Nearly 50% of people run out of money before pay day since coronavirus measures began, according to a poll.

People being ‘pushed into debt by Covid restrictions’ Getty Images

Coronavirus restrictions are forcing people into debt in order to pay their bills, according to a charity.

A poll for Citizens Advice Scotland (CAS) found almost half of people have run out of money before pay day since Covid-19 measures began in March.

The YouGov survey polled 1862 Scots between October 19 and November 2.

It found 6% of people always run out of cash before pay day since restrictions, began while 8% fall short most of the time and 15% sometimes.

A further 18% said they rarely run out, giving a combined total of 47%.

Just under half (49%) said they never go into the red.

The poll found people are having to use credit and overdrafts or borrow money to get by.

Almost a fifth (18%) of respondents who had run out of money before pay day said their financial difficulties only began once Covid-19 restrictions came into effect.

A further 12% struggled financially before restrictions, but the problem is now worse.

The research also revealed only 5% of people who were in financial difficulty before restrictions began have seen their circumstances improve.

CAS has now launched an online money map tool to help people who have taken a coronavirus hit to their finances.

It brings together options for how people can improve their incomes and cut their living costs.

CAS financial health spokesperson Myles Fitt said the coronavirus restrictions have been essential to defeat the virus and praised Government help such as the furlough scheme.

But he added: “Given how many people were on a financial verge before the virus struck, living from pay day to pay day and just making enough to cover essential bills, there’s a real risk Covid will push substantial amounts of people into debt and destitution.

“That’s why Citizens Advice Scotland is launching our money map tool, which brings under one roof all the helpful online advice and options that is out there for people who are feeling the squeeze on their finances.

“The tool is for anyone and everyone impacted financially by the virus and it covers a whole range of opportunities to increase income, cut costs and get in control of personal and household finances.

“While we would always encourage policymakers to go further in providing financial support policies, it’s vital that people recognise they have rights and entitlements now, to help them get that extra bit of money that could make all the difference.

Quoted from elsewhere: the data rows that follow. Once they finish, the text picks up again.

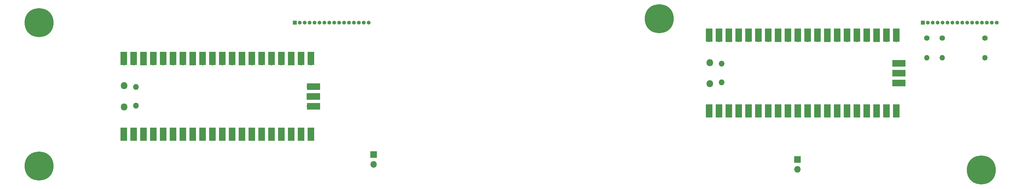
<source format=gbr>
%TF.GenerationSoftware,KiCad,Pcbnew,6.0.10-86aedd382b~118~ubuntu22.04.1*%
%TF.CreationDate,2023-01-15T11:44:38+01:00*%
%TF.ProjectId,tandberg-5000,74616e64-6265-4726-972d-353030302e6b,rev?*%
%TF.SameCoordinates,Original*%
%TF.FileFunction,Soldermask,Top*%
%TF.FilePolarity,Negative*%
%FSLAX46Y46*%
G04 Gerber Fmt 4.6, Leading zero omitted, Abs format (unit mm)*
G04 Created by KiCad (PCBNEW 6.0.10-86aedd382b~118~ubuntu22.04.1) date 2023-01-15 11:44:38*
%MOMM*%
%LPD*%
G01*
G04 APERTURE LIST*
%ADD10R,1.700000X1.700000*%
%ADD11O,1.700000X1.700000*%
%ADD12C,7.500000*%
%ADD13R,1.000000X1.000000*%
%ADD14O,1.000000X1.000000*%
%ADD15C,1.400000*%
%ADD16O,1.400000X1.400000*%
%ADD17O,1.500000X1.500000*%
%ADD18O,1.800000X1.800000*%
%ADD19R,1.700000X3.500000*%
%ADD20R,3.500000X1.700000*%
G04 APERTURE END LIST*
D10*
%TO.C,SW2*%
X222655000Y-66270000D03*
D11*
X222655000Y-68810000D03*
%TD*%
D10*
%TO.C,SW1*%
X113345000Y-65000000D03*
D11*
X113345000Y-67540000D03*
%TD*%
D12*
%TO.C,H1*%
X187000000Y-30000000D03*
%TD*%
D13*
%TO.C,J1*%
X255000000Y-31000000D03*
D14*
X256270000Y-31000000D03*
X257540000Y-31000000D03*
X258810000Y-31000000D03*
X260080000Y-31000000D03*
X261350000Y-31000000D03*
X262620000Y-31000000D03*
X263890000Y-31000000D03*
X265160000Y-31000000D03*
X266430000Y-31000000D03*
X267700000Y-31000000D03*
X268970000Y-31000000D03*
X270240000Y-31000000D03*
X271510000Y-31000000D03*
X272780000Y-31000000D03*
X274050000Y-31000000D03*
%TD*%
D12*
%TO.C,H3*%
X270000000Y-69000000D03*
%TD*%
D15*
%TO.C,R3*%
X271000000Y-35000000D03*
D16*
X271000000Y-40080000D03*
%TD*%
D12*
%TO.C,H4*%
X27000000Y-68000000D03*
%TD*%
D15*
%TO.C,R2*%
X260000000Y-35000000D03*
D16*
X260000000Y-40080000D03*
%TD*%
D15*
%TO.C,R1*%
X256000000Y-35000000D03*
D16*
X256000000Y-40080000D03*
%TD*%
D17*
%TO.C,U1*%
X52030000Y-52425000D03*
D18*
X49000000Y-52725000D03*
X49000000Y-47275000D03*
D17*
X52030000Y-47575000D03*
D11*
X48870000Y-58890000D03*
D19*
X48870000Y-59790000D03*
X51410000Y-59790000D03*
D11*
X51410000Y-58890000D03*
D19*
X53950000Y-59790000D03*
D10*
X53950000Y-58890000D03*
D11*
X56490000Y-58890000D03*
D19*
X56490000Y-59790000D03*
D11*
X59030000Y-58890000D03*
D19*
X59030000Y-59790000D03*
D11*
X61570000Y-58890000D03*
D19*
X61570000Y-59790000D03*
D11*
X64110000Y-58890000D03*
D19*
X64110000Y-59790000D03*
X66650000Y-59790000D03*
D10*
X66650000Y-58890000D03*
D19*
X69190000Y-59790000D03*
D11*
X69190000Y-58890000D03*
X71730000Y-58890000D03*
D19*
X71730000Y-59790000D03*
D11*
X74270000Y-58890000D03*
D19*
X74270000Y-59790000D03*
D11*
X76810000Y-58890000D03*
D19*
X76810000Y-59790000D03*
X79350000Y-59790000D03*
D10*
X79350000Y-58890000D03*
D19*
X81890000Y-59790000D03*
D11*
X81890000Y-58890000D03*
X84430000Y-58890000D03*
D19*
X84430000Y-59790000D03*
X86970000Y-59790000D03*
D11*
X86970000Y-58890000D03*
D19*
X89510000Y-59790000D03*
D11*
X89510000Y-58890000D03*
D10*
X92050000Y-58890000D03*
D19*
X92050000Y-59790000D03*
D11*
X94590000Y-58890000D03*
D19*
X94590000Y-59790000D03*
D11*
X97130000Y-58890000D03*
D19*
X97130000Y-59790000D03*
D11*
X97130000Y-41110000D03*
D19*
X97130000Y-40210000D03*
X94590000Y-40210000D03*
D11*
X94590000Y-41110000D03*
D10*
X92050000Y-41110000D03*
D19*
X92050000Y-40210000D03*
X89510000Y-40210000D03*
D11*
X89510000Y-41110000D03*
D19*
X86970000Y-40210000D03*
D11*
X86970000Y-41110000D03*
D19*
X84430000Y-40210000D03*
D11*
X84430000Y-41110000D03*
X81890000Y-41110000D03*
D19*
X81890000Y-40210000D03*
X79350000Y-40210000D03*
D10*
X79350000Y-41110000D03*
D11*
X76810000Y-41110000D03*
D19*
X76810000Y-40210000D03*
D11*
X74270000Y-41110000D03*
D19*
X74270000Y-40210000D03*
X71730000Y-40210000D03*
D11*
X71730000Y-41110000D03*
D19*
X69190000Y-40210000D03*
D11*
X69190000Y-41110000D03*
D19*
X66650000Y-40210000D03*
D10*
X66650000Y-41110000D03*
D19*
X64110000Y-40210000D03*
D11*
X64110000Y-41110000D03*
D19*
X61570000Y-40210000D03*
D11*
X61570000Y-41110000D03*
X59030000Y-41110000D03*
D19*
X59030000Y-40210000D03*
D11*
X56490000Y-41110000D03*
D19*
X56490000Y-40210000D03*
D10*
X53950000Y-41110000D03*
D19*
X53950000Y-40210000D03*
D11*
X51410000Y-41110000D03*
D19*
X51410000Y-40210000D03*
D11*
X48870000Y-41110000D03*
D19*
X48870000Y-40210000D03*
D20*
X97800000Y-52540000D03*
D11*
X96900000Y-52540000D03*
D10*
X96900000Y-50000000D03*
D20*
X97800000Y-50000000D03*
X97800000Y-47460000D03*
D11*
X96900000Y-47460000D03*
%TD*%
D17*
%TO.C,U2*%
X203030000Y-41575000D03*
D18*
X200000000Y-46725000D03*
D17*
X203030000Y-46425000D03*
D18*
X200000000Y-41275000D03*
D19*
X199870000Y-53790000D03*
D11*
X199870000Y-52890000D03*
D19*
X202410000Y-53790000D03*
D11*
X202410000Y-52890000D03*
D19*
X204950000Y-53790000D03*
D10*
X204950000Y-52890000D03*
D11*
X207490000Y-52890000D03*
D19*
X207490000Y-53790000D03*
X210030000Y-53790000D03*
D11*
X210030000Y-52890000D03*
X212570000Y-52890000D03*
D19*
X212570000Y-53790000D03*
D11*
X215110000Y-52890000D03*
D19*
X215110000Y-53790000D03*
D10*
X217650000Y-52890000D03*
D19*
X217650000Y-53790000D03*
D11*
X220190000Y-52890000D03*
D19*
X220190000Y-53790000D03*
D11*
X222730000Y-52890000D03*
D19*
X222730000Y-53790000D03*
X225270000Y-53790000D03*
D11*
X225270000Y-52890000D03*
D19*
X227810000Y-53790000D03*
D11*
X227810000Y-52890000D03*
D10*
X230350000Y-52890000D03*
D19*
X230350000Y-53790000D03*
D11*
X232890000Y-52890000D03*
D19*
X232890000Y-53790000D03*
D11*
X235430000Y-52890000D03*
D19*
X235430000Y-53790000D03*
X237970000Y-53790000D03*
D11*
X237970000Y-52890000D03*
D19*
X240510000Y-53790000D03*
D11*
X240510000Y-52890000D03*
D19*
X243050000Y-53790000D03*
D10*
X243050000Y-52890000D03*
D11*
X245590000Y-52890000D03*
D19*
X245590000Y-53790000D03*
X248130000Y-53790000D03*
D11*
X248130000Y-52890000D03*
D19*
X248130000Y-34210000D03*
D11*
X248130000Y-35110000D03*
X245590000Y-35110000D03*
D19*
X245590000Y-34210000D03*
X243050000Y-34210000D03*
D10*
X243050000Y-35110000D03*
D19*
X240510000Y-34210000D03*
D11*
X240510000Y-35110000D03*
X237970000Y-35110000D03*
D19*
X237970000Y-34210000D03*
D11*
X235430000Y-35110000D03*
D19*
X235430000Y-34210000D03*
D11*
X232890000Y-35110000D03*
D19*
X232890000Y-34210000D03*
D10*
X230350000Y-35110000D03*
D19*
X230350000Y-34210000D03*
D11*
X227810000Y-35110000D03*
D19*
X227810000Y-34210000D03*
X225270000Y-34210000D03*
D11*
X225270000Y-35110000D03*
D19*
X222730000Y-34210000D03*
D11*
X222730000Y-35110000D03*
D19*
X220190000Y-34210000D03*
D11*
X220190000Y-35110000D03*
D10*
X217650000Y-35110000D03*
D19*
X217650000Y-34210000D03*
D11*
X215110000Y-35110000D03*
D19*
X215110000Y-34210000D03*
X212570000Y-34210000D03*
D11*
X212570000Y-35110000D03*
D19*
X210030000Y-34210000D03*
D11*
X210030000Y-35110000D03*
D19*
X207490000Y-34210000D03*
D11*
X207490000Y-35110000D03*
D10*
X204950000Y-35110000D03*
D19*
X204950000Y-34210000D03*
X202410000Y-34210000D03*
D11*
X202410000Y-35110000D03*
X199870000Y-35110000D03*
D19*
X199870000Y-34210000D03*
D11*
X247900000Y-46540000D03*
D20*
X248800000Y-46540000D03*
X248800000Y-44000000D03*
D10*
X247900000Y-44000000D03*
D11*
X247900000Y-41460000D03*
D20*
X248800000Y-41460000D03*
%TD*%
D12*
%TO.C,H2*%
X27000000Y-31000000D03*
%TD*%
D13*
%TO.C,J2*%
X93000000Y-31000000D03*
D14*
X94270000Y-31000000D03*
X95540000Y-31000000D03*
X96810000Y-31000000D03*
X98080000Y-31000000D03*
X99350000Y-31000000D03*
X100620000Y-31000000D03*
X101890000Y-31000000D03*
X103160000Y-31000000D03*
X104430000Y-31000000D03*
X105700000Y-31000000D03*
X106970000Y-31000000D03*
X108240000Y-31000000D03*
X109510000Y-31000000D03*
X110780000Y-31000000D03*
X112050000Y-31000000D03*
%TD*%
M02*

</source>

Our money map helps people do that.”

Communities secretary Aileen Campbell said: “We are aware of the financial impact the coronavirus crisis has had on many families, and are working hard to provide support for those who need it most over the winter.

“We have provided an unprecedented level of support during the pandemic, backed by an initial £350m communities funding package to ensure support for those most in need.

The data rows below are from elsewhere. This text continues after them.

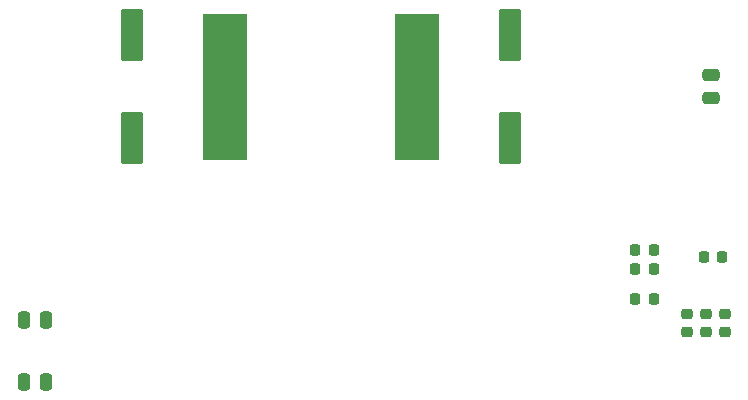
<source format=gbr>
%TF.GenerationSoftware,KiCad,Pcbnew,7.0.8*%
%TF.CreationDate,2024-04-29T11:53:12-04:00*%
%TF.ProjectId,PD Charger,50442043-6861-4726-9765-722e6b696361,rev?*%
%TF.SameCoordinates,Original*%
%TF.FileFunction,Paste,Bot*%
%TF.FilePolarity,Positive*%
%FSLAX46Y46*%
G04 Gerber Fmt 4.6, Leading zero omitted, Abs format (unit mm)*
G04 Created by KiCad (PCBNEW 7.0.8) date 2024-04-29 11:53:12*
%MOMM*%
%LPD*%
G01*
G04 APERTURE LIST*
G04 Aperture macros list*
%AMRoundRect*
0 Rectangle with rounded corners*
0 $1 Rounding radius*
0 $2 $3 $4 $5 $6 $7 $8 $9 X,Y pos of 4 corners*
0 Add a 4 corners polygon primitive as box body*
4,1,4,$2,$3,$4,$5,$6,$7,$8,$9,$2,$3,0*
0 Add four circle primitives for the rounded corners*
1,1,$1+$1,$2,$3*
1,1,$1+$1,$4,$5*
1,1,$1+$1,$6,$7*
1,1,$1+$1,$8,$9*
0 Add four rect primitives between the rounded corners*
20,1,$1+$1,$2,$3,$4,$5,0*
20,1,$1+$1,$4,$5,$6,$7,0*
20,1,$1+$1,$6,$7,$8,$9,0*
20,1,$1+$1,$8,$9,$2,$3,0*%
G04 Aperture macros list end*
%ADD10RoundRect,0.250000X-0.700000X1.950000X-0.700000X-1.950000X0.700000X-1.950000X0.700000X1.950000X0*%
%ADD11RoundRect,0.250000X0.475000X-0.250000X0.475000X0.250000X-0.475000X0.250000X-0.475000X-0.250000X0*%
%ADD12RoundRect,0.225000X0.250000X-0.225000X0.250000X0.225000X-0.250000X0.225000X-0.250000X-0.225000X0*%
%ADD13RoundRect,0.225000X-0.225000X-0.250000X0.225000X-0.250000X0.225000X0.250000X-0.225000X0.250000X0*%
%ADD14RoundRect,0.250000X-0.250000X-0.475000X0.250000X-0.475000X0.250000X0.475000X-0.250000X0.475000X0*%
%ADD15R,3.825000X12.320000*%
%ADD16RoundRect,0.225000X0.225000X0.250000X-0.225000X0.250000X-0.225000X-0.250000X0.225000X-0.250000X0*%
G04 APERTURE END LIST*
D10*
%TO.C,C2*%
X57000000Y-20650000D03*
X57000000Y-29350000D03*
%TD*%
%TO.C,C1*%
X25000000Y-20650000D03*
X25000000Y-29350000D03*
%TD*%
D11*
%TO.C,C22*%
X74000000Y-25950000D03*
X74000000Y-24050000D03*
%TD*%
D12*
%TO.C,C26*%
X72000000Y-45775000D03*
X72000000Y-44225000D03*
%TD*%
D13*
%TO.C,C12*%
X67625000Y-40400000D03*
X69175000Y-40400000D03*
%TD*%
%TO.C,C13*%
X67625000Y-38800000D03*
X69175000Y-38800000D03*
%TD*%
%TO.C,C11*%
X67625000Y-43000000D03*
X69175000Y-43000000D03*
%TD*%
D12*
%TO.C,C25*%
X73600000Y-45775000D03*
X73600000Y-44225000D03*
%TD*%
D14*
%TO.C,C30*%
X15850000Y-44800000D03*
X17750000Y-44800000D03*
%TD*%
D15*
%TO.C,L1*%
X32877500Y-25000000D03*
X49122500Y-25000000D03*
%TD*%
D12*
%TO.C,C24*%
X75200000Y-45775000D03*
X75200000Y-44225000D03*
%TD*%
D14*
%TO.C,C31*%
X15850000Y-50000000D03*
X17750000Y-50000000D03*
%TD*%
D16*
%TO.C,C23*%
X74975000Y-39400000D03*
X73425000Y-39400000D03*
%TD*%
M02*

</source>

“This includes distributing an additional £22m to local authorities to meet demand for the Scottish Welfare Fund to tackle financial insecurity over the winter months.

“Our Self-Isolation Support Grant also offers £500 to low income workers who are asked to self-isolate and are at risk of losing income as a result.

“To help tackle child poverty we recently launched the Scottish Child Payment fund, which is unique to Scotland, and provides eligible families with children under 16 an extra £10 per week for each child.

“We have also made over £130m available to tackle food insecurity during the pandemic, including over £10m to continue Free School Meal provision during holiday periods right through to Easter.

“We continue to call on the UK Government to reverse welfare cuts which are hitting harder than ever, and to make fundamental alterations to Universal Credit and urge them to maintain the recent £20 increase, which is imperative if we are to stop more people being pushed into poverty.

“Last year we invested £1.96bn to support low income families and we are committed to progressive policies such as free tuition, free prescriptions, fair social security, and increasing free child care hours.”